All lines of the entries with "Displayschutz" in them must be listed.

+ + + +

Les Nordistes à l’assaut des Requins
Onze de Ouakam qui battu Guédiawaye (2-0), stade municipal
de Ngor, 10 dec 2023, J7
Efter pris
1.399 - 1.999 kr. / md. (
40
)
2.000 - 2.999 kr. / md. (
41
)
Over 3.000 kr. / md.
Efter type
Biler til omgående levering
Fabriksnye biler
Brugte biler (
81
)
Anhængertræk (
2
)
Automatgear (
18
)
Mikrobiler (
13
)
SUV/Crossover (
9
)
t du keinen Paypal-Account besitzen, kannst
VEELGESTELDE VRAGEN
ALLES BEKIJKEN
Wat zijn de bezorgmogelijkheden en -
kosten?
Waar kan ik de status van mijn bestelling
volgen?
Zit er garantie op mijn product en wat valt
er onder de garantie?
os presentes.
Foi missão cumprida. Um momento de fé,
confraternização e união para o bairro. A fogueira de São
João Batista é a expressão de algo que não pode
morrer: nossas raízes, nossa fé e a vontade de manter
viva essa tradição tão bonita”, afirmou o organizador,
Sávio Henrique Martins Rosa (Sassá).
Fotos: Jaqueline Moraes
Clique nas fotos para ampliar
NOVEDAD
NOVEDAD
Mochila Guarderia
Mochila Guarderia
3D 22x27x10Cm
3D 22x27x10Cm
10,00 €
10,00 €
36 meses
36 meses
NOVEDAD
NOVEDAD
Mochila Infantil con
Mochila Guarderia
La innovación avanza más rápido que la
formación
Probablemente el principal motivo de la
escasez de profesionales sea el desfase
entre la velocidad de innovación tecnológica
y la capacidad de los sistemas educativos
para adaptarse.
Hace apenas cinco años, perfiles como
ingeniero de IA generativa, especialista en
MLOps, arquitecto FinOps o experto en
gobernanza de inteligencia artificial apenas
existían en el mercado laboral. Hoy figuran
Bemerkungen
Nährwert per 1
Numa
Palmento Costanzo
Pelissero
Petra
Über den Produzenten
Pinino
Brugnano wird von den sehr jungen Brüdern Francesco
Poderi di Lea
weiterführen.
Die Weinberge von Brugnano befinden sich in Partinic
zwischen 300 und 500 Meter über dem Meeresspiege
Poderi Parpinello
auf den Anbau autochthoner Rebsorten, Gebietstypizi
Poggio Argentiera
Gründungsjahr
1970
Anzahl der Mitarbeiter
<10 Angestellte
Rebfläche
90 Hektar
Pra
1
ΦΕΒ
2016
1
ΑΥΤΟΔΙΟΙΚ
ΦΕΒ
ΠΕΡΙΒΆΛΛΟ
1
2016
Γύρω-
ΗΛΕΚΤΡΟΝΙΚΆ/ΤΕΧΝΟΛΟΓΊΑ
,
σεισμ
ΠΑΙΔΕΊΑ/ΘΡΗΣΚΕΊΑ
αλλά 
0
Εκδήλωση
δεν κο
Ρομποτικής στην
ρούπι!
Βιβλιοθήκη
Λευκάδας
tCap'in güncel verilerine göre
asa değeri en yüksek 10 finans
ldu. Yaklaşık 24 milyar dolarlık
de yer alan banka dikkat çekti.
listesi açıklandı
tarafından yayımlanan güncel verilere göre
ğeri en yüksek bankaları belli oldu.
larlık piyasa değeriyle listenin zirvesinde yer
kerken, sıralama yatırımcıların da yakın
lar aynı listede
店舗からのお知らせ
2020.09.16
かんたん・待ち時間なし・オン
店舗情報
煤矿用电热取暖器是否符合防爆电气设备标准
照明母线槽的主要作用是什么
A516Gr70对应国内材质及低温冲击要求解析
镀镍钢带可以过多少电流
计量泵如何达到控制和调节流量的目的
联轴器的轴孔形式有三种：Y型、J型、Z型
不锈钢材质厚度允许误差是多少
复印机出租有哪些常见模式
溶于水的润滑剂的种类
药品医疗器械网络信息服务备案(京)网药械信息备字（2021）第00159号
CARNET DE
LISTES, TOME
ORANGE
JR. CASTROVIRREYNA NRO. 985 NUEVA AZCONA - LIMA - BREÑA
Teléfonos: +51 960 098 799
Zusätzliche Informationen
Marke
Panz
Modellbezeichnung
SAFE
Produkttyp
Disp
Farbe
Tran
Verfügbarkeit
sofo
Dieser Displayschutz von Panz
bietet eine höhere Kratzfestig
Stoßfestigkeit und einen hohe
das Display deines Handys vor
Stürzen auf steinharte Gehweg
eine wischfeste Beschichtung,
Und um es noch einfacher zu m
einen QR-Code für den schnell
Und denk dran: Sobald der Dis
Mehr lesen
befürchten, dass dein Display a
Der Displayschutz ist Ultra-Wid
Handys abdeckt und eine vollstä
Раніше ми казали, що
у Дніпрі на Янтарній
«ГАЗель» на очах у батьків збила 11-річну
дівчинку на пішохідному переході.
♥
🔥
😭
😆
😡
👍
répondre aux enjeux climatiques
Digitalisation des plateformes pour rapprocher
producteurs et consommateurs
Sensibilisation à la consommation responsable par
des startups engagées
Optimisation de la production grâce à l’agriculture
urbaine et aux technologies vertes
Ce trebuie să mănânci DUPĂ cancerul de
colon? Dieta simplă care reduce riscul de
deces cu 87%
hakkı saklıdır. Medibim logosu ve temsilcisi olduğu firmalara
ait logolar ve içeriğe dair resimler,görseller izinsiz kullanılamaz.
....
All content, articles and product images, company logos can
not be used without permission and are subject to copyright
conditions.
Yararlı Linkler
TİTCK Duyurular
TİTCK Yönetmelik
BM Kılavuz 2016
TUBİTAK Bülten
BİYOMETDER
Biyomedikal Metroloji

+ + + +

* _Reply to the task_
Dieser Displayschutz von Panz
Der Displayschutz ist Ultra-Wid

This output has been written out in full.